[Rendered images with source text]
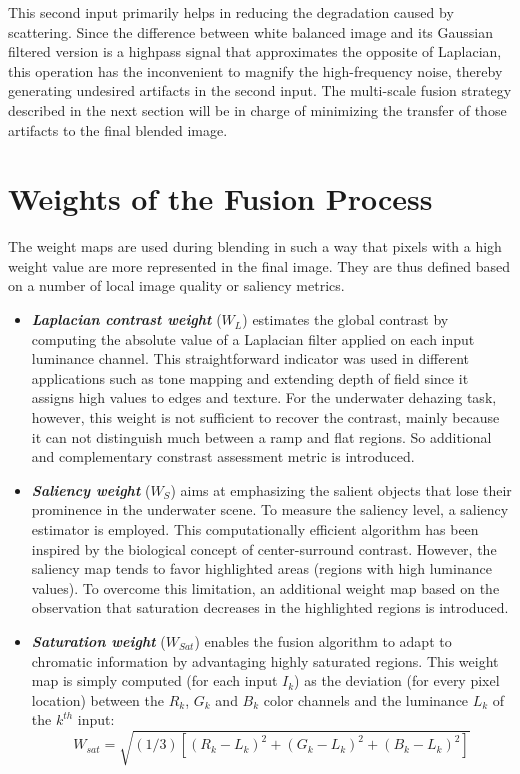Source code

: \documentclass[hidelinks, 12pt]{report}
\begin{document}
This second input primarily helps in reducing the degradation caused by scattering. Since the difference between white balanced image and its Gaussian filtered version is a highpass signal that approximates the opposite of Laplacian, this operation has the inconvenient to magnify the high-frequency noise, thereby generating undesired artifacts in the second input. The multi-scale fusion strategy described in the next section will be in charge of minimizing the transfer of those artifacts to the final blended image.

\section{Weights of the Fusion Process}
The weight maps are used during blending in such a way that pixels with a high weight value are more represented in the final image. They are thus defined based on a number of local image quality or saliency metrics.
\begin{itemize}
\item{\textbf{\textit{Laplacian contrast weight}} ($W_L$) estimates the global contrast by computing the absolute value of a Laplacian filter applied on each input luminance channel. This straightforward indicator was used in different applications such as tone mapping and extending depth of field since it assigns high values to edges and texture. For the underwater dehazing task, however, this weight is not sufficient to recover the contrast, mainly because it can not distinguish much between a ramp and flat regions. So additional and complementary constrast assessment metric is introduced.}
\item{\textbf{\textit{Saliency weight}} ($W_S$) aims at emphasizing the salient objects that lose their prominence in the underwater scene. To measure the saliency level, a saliency estimator is employed. This computationally efficient algorithm has been inspired by the biological concept of center-surround contrast. However, the saliency map tends to favor highlighted areas (regions with high luminance values). To overcome this limitation, an additional weight map based on the observation that saturation decreases in the highlighted regions is introduced.}
\item{\textbf{\textit{Saturation weight}} ($W_{Sat}$) enables the fusion algorithm to adapt to chromatic information by advantaging highly saturated regions. This weight map is simply computed (for each input $I_k$) as the deviation (for every pixel location) between the $R_k$, $G_k$ and $B_k$ color channels and the luminance $L_k$ of the $k^{th}$ input:
\begin{equation}
W_{sat}=\sqrt{(1/3)[(R_k-L_k)^2+(G_k-L_k)^2+(B_k-L_k)^2]}
\end{equation}
}
\end{itemize}
\end{document}
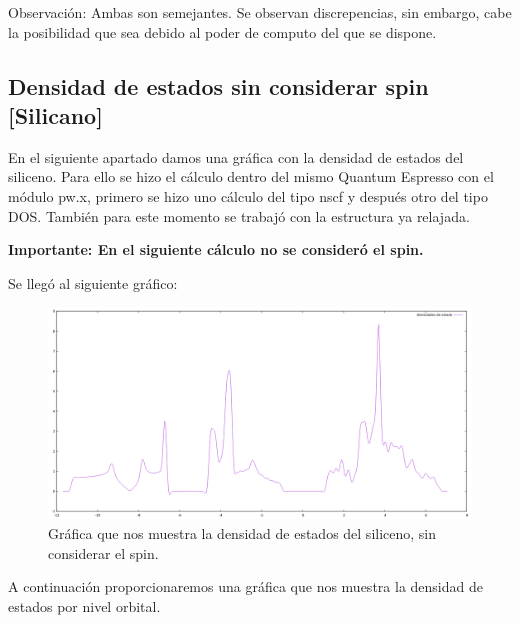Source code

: \vspace{0.2cm}

Observación: Ambas son semejantes. Se observan discrepencias,
sin embargo, cabe la posibilidad que sea debido al poder de computo del que se dispone.



\newpage

\subsection{Densidad de estados sin considerar spin [Silicano]}

En el siguiente apartado damos una gráfica con la densidad de estados del siliceno. Para 
ello se hizo el cálculo dentro del mismo Quantum Espresso con el módulo pw.x, primero se hizo uno cálculo 
del tipo nscf y después otro del tipo DOS. También para este momento se trabajó con la estructura
ya relajada.

\vspace{0.5cm}

\textbf{Importante: En el siguiente cálculo no se consideró el spin.}

\vspace{0.5cm}

Se llegó al siguiente gráfico:

\begin{figure}[H]
    \centering
    \includegraphics[scale=0.35]{images_silicano/Densidades_estado_sin_spin.png}
    \caption{Gráfica que nos muestra la densidad de estados del siliceno, sin considerar el spin.}
\end{figure}

A continuación proporcionaremos una gráfica que nos muestra la 
densidad de estados por nivel orbital.

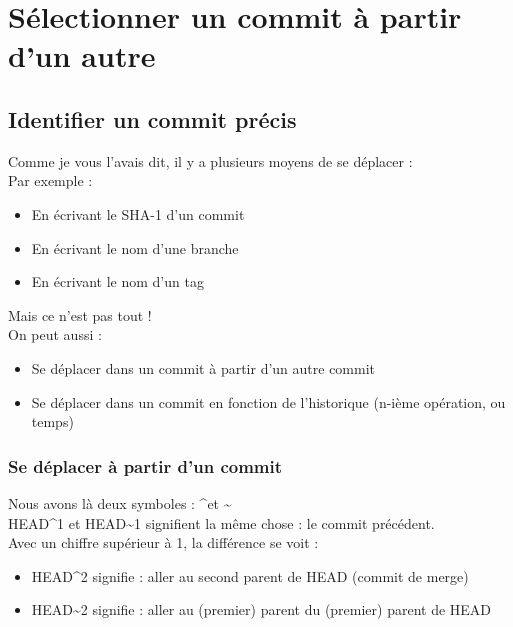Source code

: \newpage
\section{Sélectionner un commit à partir d'un autre}
\subsection{Identifier un commit précis}

Comme je vous l'avais dit, il y a plusieurs moyens de se déplacer : \\

Par exemple :\\
\begin{itemize}
\item En écrivant le SHA-1 d'un commit
\item En écrivant le nom d'une branche
\item En écrivant le nom d'un tag\\
\end{itemize}

Mais ce n'est pas tout !\\

On peut aussi :
\begin{itemize}
\item Se déplacer dans un commit à partir d'un autre commit
\item Se déplacer dans un commit en fonction de l'historique (n-ième opération, ou temps)
\end{itemize}

\subsubsection{Se déplacer à partir d'un commit}

Nous avons là deux symboles : \textasciicircum et \textasciitilde\\
HEAD\textasciicircum1 et HEAD\textasciitilde1 signifient la même chose : le commit précédent.\\

Avec un chiffre supérieur à 1, la différence se voit :
\begin{itemize}
\item HEAD\textasciicircum2 signifie : aller au second parent de HEAD (commit de merge)
\item HEAD\textasciitilde2 signifie : aller au (premier) parent du (premier) parent de HEAD\\
\end{itemize}

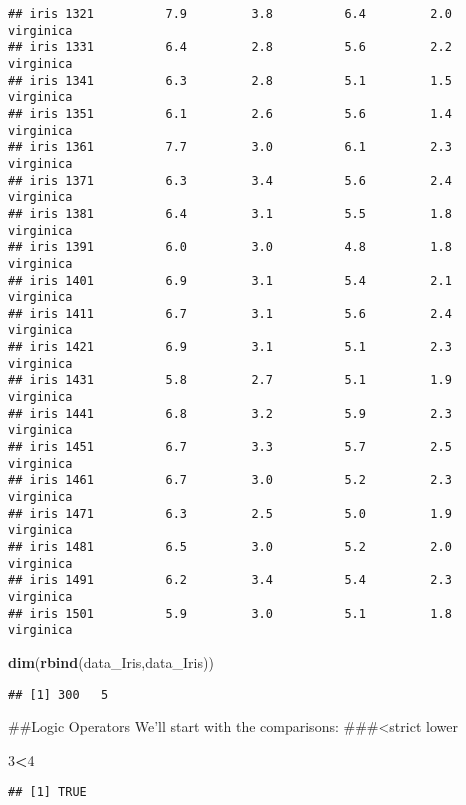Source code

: \documentclass[
]{article}
\newenvironment{Shaded}{\begin{snugshade}}{\end{snugshade}}
\newcommand{\DecValTok}[1]{\textcolor[rgb]{0.00,0.00,0.81}{#1}}
\newcommand{\FunctionTok}[1]{\textcolor[rgb]{0.13,0.29,0.53}{\textbf{#1}}}
\newcommand{\NormalTok}[1]{#1}
\newcommand{\SpecialCharTok}[1]{\textcolor[rgb]{0.81,0.36,0.00}{\textbf{#1}}}
\begin{document}
\begin{verbatim}
## iris 1321          7.9         3.8          6.4         2.0  virginica
## iris 1331          6.4         2.8          5.6         2.2  virginica
## iris 1341          6.3         2.8          5.1         1.5  virginica
## iris 1351          6.1         2.6          5.6         1.4  virginica
## iris 1361          7.7         3.0          6.1         2.3  virginica
## iris 1371          6.3         3.4          5.6         2.4  virginica
## iris 1381          6.4         3.1          5.5         1.8  virginica
## iris 1391          6.0         3.0          4.8         1.8  virginica
## iris 1401          6.9         3.1          5.4         2.1  virginica
## iris 1411          6.7         3.1          5.6         2.4  virginica
## iris 1421          6.9         3.1          5.1         2.3  virginica
## iris 1431          5.8         2.7          5.1         1.9  virginica
## iris 1441          6.8         3.2          5.9         2.3  virginica
## iris 1451          6.7         3.3          5.7         2.5  virginica
## iris 1461          6.7         3.0          5.2         2.3  virginica
## iris 1471          6.3         2.5          5.0         1.9  virginica
## iris 1481          6.5         3.0          5.2         2.0  virginica
## iris 1491          6.2         3.4          5.4         2.3  virginica
## iris 1501          5.9         3.0          5.1         1.8  virginica
\end{verbatim}

\begin{Shaded}
\begin{Highlighting}[]
\FunctionTok{dim}\NormalTok{(}\FunctionTok{rbind}\NormalTok{(data\_Iris,data\_Iris))}
\end{Highlighting}
\end{Shaded}

\begin{verbatim}
## [1] 300   5
\end{verbatim}

\#\#Logic Operators We'll start with the comparisons:
\#\#\#\textless strict lower

\begin{Shaded}
\begin{Highlighting}[]
\DecValTok{3}\SpecialCharTok{\textless{}}\DecValTok{4} 
\end{Highlighting}
\end{Shaded}

\begin{verbatim}
## [1] TRUE
\end{verbatim}
\end{document}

:: WHAT YOU SHOULD DO ::
Write out each entry word for word, images excluded.

:: REPLY ::
Source code

: \documentclass[hidelinks, 12pt]{report}
\begin{document}
This second input primarily helps in reducing the degradation caused by scattering. Since the difference between white balanced image and its Gaussian filtered version is a highpass signal that approximates the opposite of Laplacian, this operation has the inconvenient to magnify the high-frequency noise, thereby generating undesired artifacts in the second input. The multi-scale fusion strategy described in the next section will be in charge of minimizing the transfer of those artifacts to the final blended image.

\section{Weights of the Fusion Process}
The weight maps are used during blending in such a way that pixels with a high weight value are more represented in the final image. They are thus defined based on a number of local image quality or saliency metrics.
\begin{itemize}
\item{\textbf{\textit{Laplacian contrast weight}} ($W_L$) estimates the global contrast by computing the absolute value of a Laplacian filter applied on each input luminance channel. This straightforward indicator was used in different applications such as tone mapping and extending depth of field since it assigns high values to edges and texture. For the underwater dehazing task, however, this weight is not sufficient to recover the contrast, mainly because it can not distinguish much between a ramp and flat regions. So additional and complementary constrast assessment metric is introduced.}
\item{\textbf{\textit{Saliency weight}} ($W_S$) aims at emphasizing the salient objects that lose their prominence in the underwater scene. To measure the saliency level, a saliency estimator is employed. This computationally efficient algorithm has been inspired by the biological concept of center-surround contrast. However, the saliency map tends to favor highlighted areas (regions with high luminance values). To overcome this limitation, an additional weight map based on the observation that saturation decreases in the highlighted regions is introduced.}
\item{\textbf{\textit{Saturation weight}} ($W_{Sat}$) enables the fusion algorithm to adapt to chromatic information by advantaging highly saturated regions. This weight map is simply computed (for each input $I_k$) as the deviation (for every pixel location) between the $R_k$, $G_k$ and $B_k$ color channels and the luminance $L_k$ of the $k^{th}$ input:
\begin{equation}
W_{sat}=\sqrt{(1/3)[(R_k-L_k)^2+(G_k-L_k)^2+(B_k-L_k)^2]}
\end{equation}
}
\end{itemize}
\end{document}
Source code

: \vspace{0.2cm}

Observación: Ambas son semejantes. Se observan discrepencias,
sin embargo, cabe la posibilidad que sea debido al poder de computo del que se dispone.



\newpage

\subsection{Densidad de estados sin considerar spin [Silicano]}

En el siguiente apartado damos una gráfica con la densidad de estados del siliceno. Para 
ello se hizo el cálculo dentro del mismo Quantum Espresso con el módulo pw.x, primero se hizo uno cálculo 
del tipo nscf y después otro del tipo DOS. También para este momento se trabajó con la estructura
ya relajada.

\vspace{0.5cm}

\textbf{Importante: En el siguiente cálculo no se consideró el spin.}

\vspace{0.5cm}

Se llegó al siguiente gráfico:

\begin{figure}[H]
    \centering
    \includegraphics[scale=0.35]{images_silicano/Densidades_estado_sin_spin.png}
    \caption{Gráfica que nos muestra la densidad de estados del siliceno, sin considerar el spin.}
\end{figure}

A continuación proporcionaremos una gráfica que nos muestra la 
densidad de estados por nivel orbital.

Source code

: \newpage
\section{Sélectionner un commit à partir d'un autre}
\subsection{Identifier un commit précis}

Comme je vous l'avais dit, il y a plusieurs moyens de se déplacer : \\

Par exemple :\\
\begin{itemize}
\item En écrivant le SHA-1 d'un commit
\item En écrivant le nom d'une branche
\item En écrivant le nom d'un tag\\
\end{itemize}

Mais ce n'est pas tout !\\

On peut aussi :
\begin{itemize}
\item Se déplacer dans un commit à partir d'un autre commit
\item Se déplacer dans un commit en fonction de l'historique (n-ième opération, ou temps)
\end{itemize}

\subsubsection{Se déplacer à partir d'un commit}

Nous avons là deux symboles : \textasciicircum et \textasciitilde\\
HEAD\textasciicircum1 et HEAD\textasciitilde1 signifient la même chose : le commit précédent.\\

Avec un chiffre supérieur à 1, la différence se voit :
\begin{itemize}
\item HEAD\textasciicircum2 signifie : aller au second parent de HEAD (commit de merge)
\item HEAD\textasciitilde2 signifie : aller au (premier) parent du (premier) parent de HEAD\\
\end{itemize}

Source code

: \documentclass[
]{article}
\newenvironment{Shaded}{\begin{snugshade}}{\end{snugshade}}
\newcommand{\DecValTok}[1]{\textcolor[rgb]{0.00,0.00,0.81}{#1}}
\newcommand{\FunctionTok}[1]{\textcolor[rgb]{0.13,0.29,0.53}{\textbf{#1}}}
\newcommand{\NormalTok}[1]{#1}
\newcommand{\SpecialCharTok}[1]{\textcolor[rgb]{0.81,0.36,0.00}{\textbf{#1}}}
\begin{document}
\begin{verbatim}
## iris 1321          7.9         3.8          6.4         2.0  virginica
## iris 1331          6.4         2.8          5.6         2.2  virginica
## iris 1341          6.3         2.8          5.1         1.5  virginica
## iris 1351          6.1         2.6          5.6         1.4  virginica
## iris 1361          7.7         3.0          6.1         2.3  virginica
## iris 1371          6.3         3.4          5.6         2.4  virginica
## iris 1381          6.4         3.1          5.5         1.8  virginica
## iris 1391          6.0         3.0          4.8         1.8  virginica
## iris 1401          6.9         3.1          5.4         2.1  virginica
## iris 1411          6.7         3.1          5.6         2.4  virginica
## iris 1421          6.9         3.1          5.1         2.3  virginica
## iris 1431          5.8         2.7          5.1         1.9  virginica
## iris 1441          6.8         3.2          5.9         2.3  virginica
## iris 1451          6.7         3.3          5.7         2.5  virginica
## iris 1461          6.7         3.0          5.2         2.3  virginica
## iris 1471          6.3         2.5          5.0         1.9  virginica
## iris 1481          6.5         3.0          5.2         2.0  virginica
## iris 1491          6.2         3.4          5.4         2.3  virginica
## iris 1501          5.9         3.0          5.1         1.8  virginica
\end{verbatim}

\begin{Shaded}
\begin{Highlighting}[]
\FunctionTok{dim}\NormalTok{(}\FunctionTok{rbind}\NormalTok{(data\_Iris,data\_Iris))}
\end{Highlighting}
\end{Shaded}

\begin{verbatim}
## [1] 300   5
\end{verbatim}

\#\#Logic Operators We'll start with the comparisons:
\#\#\#\textless strict lower

\begin{Shaded}
\begin{Highlighting}[]
\DecValTok{3}\SpecialCharTok{\textless{}}\DecValTok{4} 
\end{Highlighting}
\end{Shaded}

\begin{verbatim}
## [1] TRUE
\end{verbatim}
\end{document}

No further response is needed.